Встал он бледный и утомленный. Можно было бы оставаться в постели, но нервы у него были слишком напряжены, и сама кровать не обеспечивала желанного отдыха. На улице его поразили широко раскинувшееся небо над головой и посвежевшие за ночь земные просторы. Люди с румянцем на щеках, блестящими глазами и, вероятно, умиротворенной душой шли в синагогу. Автоматически Гиршл побрел за ними.
Пришедшие раньше уже закончили молитву, собиралась вторая группа молящихся. Через открытые окна старой синагоги веял свежий утренний ветерок. Открыв Талмуд, Гиршл заметил, что уголок одной страницы загнут. Он сам загнул его в тот день, когда впервые стал работать в лавке. Из попытки читать текст ничего не выходило. Несколько лет назад никакой сложный отрывок не затруднил бы его, а сейчас он не мог вспомнить значение самых простых арамейских слов.
Гиршл не стал обращаться к врачу. Ведь бессонница — не болезнь, не медицинская проблема! Он не искал докторов, они искали его. Все старались дать ему совет. Кто-то рекомендовал выпивать перед сном сладкий чай с коньяком, кто-то — чистый ром. Иногда он пробовал первый рецепт, иногда — второй, иногда — оба: пил чай с коньяком перед тем, как лечь спать, и ром — когда просыпался ночью. Утром он отвратительно себя чувствовал и, если бы не кофе, вообще не держался бы на ногах.

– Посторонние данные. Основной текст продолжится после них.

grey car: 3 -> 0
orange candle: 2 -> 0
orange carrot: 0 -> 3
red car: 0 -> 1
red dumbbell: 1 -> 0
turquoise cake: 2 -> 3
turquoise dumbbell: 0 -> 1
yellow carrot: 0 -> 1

Когда бодрствуешь ночью, слышишь самые разные звуки: то лают собаки, то телеги с грохотом проезжают мимо дома, то раздается пьяная песня или тишину нарушает громкий разговор людей, возвращающихся из кабака. Однако рано или поздно шум прекращается, и только время от времени поют петухи. Ложась в постель, Гиршл чувствовал себя скорее мертвым, чем живым, но одной мысли о пронзительном крике этой отвратительной птицы было достаточно, чтобы отогнать всякий сон.
Он смотрел в потолок и явственно чувствовал, как ползут минуты и часы, зажмуривал глаза в надежде задремать. Именно тогда и начинали нагло кукарекать петухи, а теплый запах, исходивший от постели Мины, вместо того, чтобы усыпить его, только заставлял думать, что она забрала себе весь сон и не оставила ему ни капельки! Может быть, она научилась спать в пансионе?